DISROBE

Blade Runner 2049: What Does It Mean To Be Human?

Officer K

When Officer KD6–3.7, a Nexus-9 replicant built for the sole purpose of hunting down and retiring rogue replicants, learns that his memory involving a wooden horse, which is supposedly artificial (like any other memory fragments implanted into the brain of a replicant), is not fake, he screams in existential frustration.

His whole life has been nothing but a lie.

Hidden behind his frustration, however, lies a tinge of hope.

Officer K leads a lonely life, his only company being an overly cheerful hologram. He loves her more than he does anybody.

His job of tracking down and destroying replicants has made him emotionally distant. His human neighbors isolate and curse him because he is not one of their own.

K is loyal to his cold and human manager. He follows all her orders with no understanding of their effect in the overall scheme of the world until the day it comes to light that there exists a probability that he was not built and assembled, that there is a chance he came into existence out of love and affection.

He feels alive in a way he never has before.

The hologram pushes him to believe that he is much more than what he makes himself out to be. It deepens his desire to live, to find out more about himself. He is now willing to risk it all to find the Truth. His life becomes a mystery that he desperately wants to solve.

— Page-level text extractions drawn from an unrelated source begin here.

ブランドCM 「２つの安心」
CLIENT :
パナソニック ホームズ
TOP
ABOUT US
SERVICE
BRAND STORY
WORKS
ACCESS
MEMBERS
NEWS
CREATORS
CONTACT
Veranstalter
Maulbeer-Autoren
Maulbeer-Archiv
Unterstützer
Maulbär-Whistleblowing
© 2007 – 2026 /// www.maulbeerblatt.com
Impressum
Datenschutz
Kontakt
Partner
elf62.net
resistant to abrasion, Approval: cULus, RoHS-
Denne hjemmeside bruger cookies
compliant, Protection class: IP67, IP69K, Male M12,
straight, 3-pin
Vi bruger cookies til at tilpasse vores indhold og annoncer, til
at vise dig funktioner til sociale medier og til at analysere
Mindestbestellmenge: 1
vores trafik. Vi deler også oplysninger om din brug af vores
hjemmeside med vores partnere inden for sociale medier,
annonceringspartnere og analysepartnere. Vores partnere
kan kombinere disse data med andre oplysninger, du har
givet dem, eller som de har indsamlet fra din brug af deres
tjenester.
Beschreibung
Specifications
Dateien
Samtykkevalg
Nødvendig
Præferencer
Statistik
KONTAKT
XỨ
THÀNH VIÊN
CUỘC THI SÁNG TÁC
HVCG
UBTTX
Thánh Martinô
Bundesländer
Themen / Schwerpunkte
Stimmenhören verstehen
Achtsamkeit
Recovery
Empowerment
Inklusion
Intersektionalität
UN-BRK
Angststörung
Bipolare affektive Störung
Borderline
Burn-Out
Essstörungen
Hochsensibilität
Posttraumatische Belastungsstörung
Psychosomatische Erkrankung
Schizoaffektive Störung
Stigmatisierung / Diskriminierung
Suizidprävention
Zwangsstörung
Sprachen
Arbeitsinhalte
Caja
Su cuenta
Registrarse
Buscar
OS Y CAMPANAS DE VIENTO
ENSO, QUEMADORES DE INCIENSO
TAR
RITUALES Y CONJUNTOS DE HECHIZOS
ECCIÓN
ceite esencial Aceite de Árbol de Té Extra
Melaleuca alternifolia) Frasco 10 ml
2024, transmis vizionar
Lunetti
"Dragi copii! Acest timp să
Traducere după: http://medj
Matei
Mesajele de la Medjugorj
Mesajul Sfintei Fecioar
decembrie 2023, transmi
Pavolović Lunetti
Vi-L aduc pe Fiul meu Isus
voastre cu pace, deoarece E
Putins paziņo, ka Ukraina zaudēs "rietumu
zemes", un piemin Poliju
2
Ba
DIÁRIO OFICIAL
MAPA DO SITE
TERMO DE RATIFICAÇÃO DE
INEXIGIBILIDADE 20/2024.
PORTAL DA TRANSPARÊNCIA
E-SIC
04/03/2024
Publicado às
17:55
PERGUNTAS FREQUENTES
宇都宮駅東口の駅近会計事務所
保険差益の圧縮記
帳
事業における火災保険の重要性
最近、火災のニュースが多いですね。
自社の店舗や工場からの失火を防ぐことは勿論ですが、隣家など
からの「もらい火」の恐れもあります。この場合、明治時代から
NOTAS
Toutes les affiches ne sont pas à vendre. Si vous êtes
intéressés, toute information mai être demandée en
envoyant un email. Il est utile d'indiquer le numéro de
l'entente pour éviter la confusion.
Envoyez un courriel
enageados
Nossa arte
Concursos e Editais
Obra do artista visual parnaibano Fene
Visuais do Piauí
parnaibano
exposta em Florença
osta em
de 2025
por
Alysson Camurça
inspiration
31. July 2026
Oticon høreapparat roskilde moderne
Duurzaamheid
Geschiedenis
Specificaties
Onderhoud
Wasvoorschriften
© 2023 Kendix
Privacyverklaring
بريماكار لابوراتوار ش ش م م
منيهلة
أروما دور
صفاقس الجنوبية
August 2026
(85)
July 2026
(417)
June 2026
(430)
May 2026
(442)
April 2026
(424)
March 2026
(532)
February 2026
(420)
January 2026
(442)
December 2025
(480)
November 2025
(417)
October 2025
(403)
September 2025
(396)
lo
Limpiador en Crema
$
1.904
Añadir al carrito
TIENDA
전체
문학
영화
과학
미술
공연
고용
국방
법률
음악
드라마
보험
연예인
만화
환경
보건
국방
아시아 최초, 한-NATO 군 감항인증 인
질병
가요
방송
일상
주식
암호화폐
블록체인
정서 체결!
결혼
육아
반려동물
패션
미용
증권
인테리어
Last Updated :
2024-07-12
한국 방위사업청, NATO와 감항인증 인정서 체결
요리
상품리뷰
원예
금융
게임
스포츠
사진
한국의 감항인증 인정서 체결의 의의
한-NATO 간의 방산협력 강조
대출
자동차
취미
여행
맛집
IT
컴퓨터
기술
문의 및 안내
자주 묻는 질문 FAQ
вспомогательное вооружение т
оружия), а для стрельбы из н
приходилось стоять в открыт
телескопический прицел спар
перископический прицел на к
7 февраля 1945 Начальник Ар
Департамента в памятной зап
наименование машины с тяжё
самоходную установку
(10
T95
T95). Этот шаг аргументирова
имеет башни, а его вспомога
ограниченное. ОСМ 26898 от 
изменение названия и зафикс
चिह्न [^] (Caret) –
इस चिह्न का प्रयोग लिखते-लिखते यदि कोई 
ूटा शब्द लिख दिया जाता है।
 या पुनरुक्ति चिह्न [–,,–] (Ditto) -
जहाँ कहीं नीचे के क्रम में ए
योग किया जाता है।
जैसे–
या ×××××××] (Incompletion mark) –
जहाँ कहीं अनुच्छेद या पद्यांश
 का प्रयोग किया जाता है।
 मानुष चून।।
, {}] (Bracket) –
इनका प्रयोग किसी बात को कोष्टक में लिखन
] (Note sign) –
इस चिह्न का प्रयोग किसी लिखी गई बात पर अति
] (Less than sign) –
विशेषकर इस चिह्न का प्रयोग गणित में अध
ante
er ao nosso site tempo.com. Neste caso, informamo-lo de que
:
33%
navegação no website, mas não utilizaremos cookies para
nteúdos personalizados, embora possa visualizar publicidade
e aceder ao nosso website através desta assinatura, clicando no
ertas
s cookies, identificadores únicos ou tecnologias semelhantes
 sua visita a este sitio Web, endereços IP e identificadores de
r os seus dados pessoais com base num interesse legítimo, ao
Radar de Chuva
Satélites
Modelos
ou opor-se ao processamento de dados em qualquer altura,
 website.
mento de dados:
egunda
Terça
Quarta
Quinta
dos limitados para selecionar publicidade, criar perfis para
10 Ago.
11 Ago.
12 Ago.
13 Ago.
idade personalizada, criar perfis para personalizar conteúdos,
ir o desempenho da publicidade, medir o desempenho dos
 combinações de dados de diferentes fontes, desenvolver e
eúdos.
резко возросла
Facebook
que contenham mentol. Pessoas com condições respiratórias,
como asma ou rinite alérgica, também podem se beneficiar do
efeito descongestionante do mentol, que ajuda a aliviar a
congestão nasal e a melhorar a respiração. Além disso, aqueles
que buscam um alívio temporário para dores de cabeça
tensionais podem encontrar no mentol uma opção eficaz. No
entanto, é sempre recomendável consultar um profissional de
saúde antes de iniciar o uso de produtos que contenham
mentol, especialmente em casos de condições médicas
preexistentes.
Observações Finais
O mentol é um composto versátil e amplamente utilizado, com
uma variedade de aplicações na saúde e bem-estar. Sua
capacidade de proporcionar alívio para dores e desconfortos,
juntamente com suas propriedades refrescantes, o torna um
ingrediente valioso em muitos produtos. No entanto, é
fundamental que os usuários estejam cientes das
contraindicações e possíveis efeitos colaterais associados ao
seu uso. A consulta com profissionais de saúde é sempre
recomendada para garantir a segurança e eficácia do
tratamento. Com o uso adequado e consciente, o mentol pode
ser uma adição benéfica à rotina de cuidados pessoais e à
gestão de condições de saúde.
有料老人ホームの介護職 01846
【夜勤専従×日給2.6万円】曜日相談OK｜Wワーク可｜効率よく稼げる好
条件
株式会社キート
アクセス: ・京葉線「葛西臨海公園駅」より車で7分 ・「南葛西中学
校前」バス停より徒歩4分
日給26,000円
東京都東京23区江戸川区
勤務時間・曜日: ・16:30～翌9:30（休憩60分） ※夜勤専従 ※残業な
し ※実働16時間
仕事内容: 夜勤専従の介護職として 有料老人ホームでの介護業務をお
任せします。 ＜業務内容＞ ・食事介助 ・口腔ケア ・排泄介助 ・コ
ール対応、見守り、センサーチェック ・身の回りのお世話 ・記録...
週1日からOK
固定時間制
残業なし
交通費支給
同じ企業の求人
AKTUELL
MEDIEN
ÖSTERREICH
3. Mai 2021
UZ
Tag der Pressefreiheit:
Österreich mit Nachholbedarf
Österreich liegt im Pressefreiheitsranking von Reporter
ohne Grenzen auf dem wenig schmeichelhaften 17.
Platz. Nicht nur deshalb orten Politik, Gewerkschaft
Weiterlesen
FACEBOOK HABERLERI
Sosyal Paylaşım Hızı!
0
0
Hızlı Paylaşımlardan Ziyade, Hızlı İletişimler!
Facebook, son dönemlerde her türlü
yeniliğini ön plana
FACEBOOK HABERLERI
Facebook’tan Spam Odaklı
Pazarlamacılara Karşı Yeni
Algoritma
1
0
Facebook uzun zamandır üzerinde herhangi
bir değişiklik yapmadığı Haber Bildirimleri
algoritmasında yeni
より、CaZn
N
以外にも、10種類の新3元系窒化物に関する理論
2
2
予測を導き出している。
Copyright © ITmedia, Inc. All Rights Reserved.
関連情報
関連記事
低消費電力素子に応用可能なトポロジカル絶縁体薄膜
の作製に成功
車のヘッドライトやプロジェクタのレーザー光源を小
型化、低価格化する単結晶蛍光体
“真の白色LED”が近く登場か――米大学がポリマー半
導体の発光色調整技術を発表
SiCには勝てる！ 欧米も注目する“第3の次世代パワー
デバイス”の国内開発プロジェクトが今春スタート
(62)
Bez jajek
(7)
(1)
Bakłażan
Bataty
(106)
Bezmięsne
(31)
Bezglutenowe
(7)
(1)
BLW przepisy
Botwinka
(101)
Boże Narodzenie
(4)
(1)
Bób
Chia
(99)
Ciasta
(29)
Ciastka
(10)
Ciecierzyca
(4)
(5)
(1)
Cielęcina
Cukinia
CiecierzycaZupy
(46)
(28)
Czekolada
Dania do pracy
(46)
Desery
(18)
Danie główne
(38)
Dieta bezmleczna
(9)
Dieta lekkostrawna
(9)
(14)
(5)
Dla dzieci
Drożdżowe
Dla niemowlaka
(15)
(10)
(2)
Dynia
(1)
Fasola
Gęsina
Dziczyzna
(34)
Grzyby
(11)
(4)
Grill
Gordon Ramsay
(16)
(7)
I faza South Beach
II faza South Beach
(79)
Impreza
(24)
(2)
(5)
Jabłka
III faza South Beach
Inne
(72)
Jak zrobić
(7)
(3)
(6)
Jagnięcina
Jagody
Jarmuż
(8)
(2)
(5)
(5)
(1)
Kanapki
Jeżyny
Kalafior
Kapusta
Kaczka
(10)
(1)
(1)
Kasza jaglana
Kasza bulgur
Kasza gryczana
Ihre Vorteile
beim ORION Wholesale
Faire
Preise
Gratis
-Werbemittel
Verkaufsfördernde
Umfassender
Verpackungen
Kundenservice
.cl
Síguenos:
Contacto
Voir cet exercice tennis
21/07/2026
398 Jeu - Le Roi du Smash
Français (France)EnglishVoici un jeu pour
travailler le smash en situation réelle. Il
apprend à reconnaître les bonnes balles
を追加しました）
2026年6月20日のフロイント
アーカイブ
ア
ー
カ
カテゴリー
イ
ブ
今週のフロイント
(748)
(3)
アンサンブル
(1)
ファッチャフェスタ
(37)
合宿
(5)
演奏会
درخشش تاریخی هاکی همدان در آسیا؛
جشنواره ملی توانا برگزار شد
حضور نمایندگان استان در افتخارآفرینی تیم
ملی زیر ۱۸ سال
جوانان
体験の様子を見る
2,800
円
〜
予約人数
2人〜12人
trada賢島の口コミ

The moment K Realizes The Truth

His hope fades when he finds out that the memory involving the wooden horse is not his, that it is just a cruel mistake on life’s part. The fragment of memory was misplaced.

He is not unique or special.

Or in Tyler Durden's words, he is not a unique snowflake.

He was never the miraculous child born to a replicant and a human. The constant optimism his hologram companion kept feeding him was just a corporate algorithm programmed to spew what its owners want to hear and feel; to ensure their products remain adored by its users.

It is just another machine performing its tasks.

K’s existential crisis is akin to what many of us face in increasingly materialistic, corporate-controlled metropolitan societies. In search of obtaining what society considers the best, the most pleasurable, and what provides us with the most comfort, numerous of us have lost sight of what is meaningful.

Even the few who know the Truth refuse to see or react to it because they are too scared to face the consequences.

Just like K staring at an advertisement for Joi, we look at our own lives, finding the sheer pointlessness and fakeness of it repulsive.

Just like K, we hope life is meaningful. We hope we are unique and destined for greatness. Yet, most of us come out disappointed and dissatisfied.

The Advertisement

“For what purpose humanity is there should not even concern us: why you are there, that you should ask yourself: and if you have no ready answer, then set for yourself goals, high and noble goals, and perish in pursuit of them. I know of no better life purpose than to perish in attempting the great and the impossible.”

Friedrich Nietzsche

Although his birth and the purpose assigned to him by his corporate masters are not unique or even ethical, K realizes that he can change his life by performing something human and selfless, regardless of how dangerous it is.

He decides to redeem himself and wash himself of the sins of his career, to raise himself to someone of value by working for a greater goal.

He risks his own life out of his own free will to save someone else’s, for the happiness of the real Chosen One, and for a revolution. He makes himself indispensable and expects nothing in return.

Officer K lies down in the snow, covered in wounds and worn out. For the first time in his life he feels satisfied with himself and his actions.

It doesn’t matter to him that he ends up as a mere cog in a vast machine.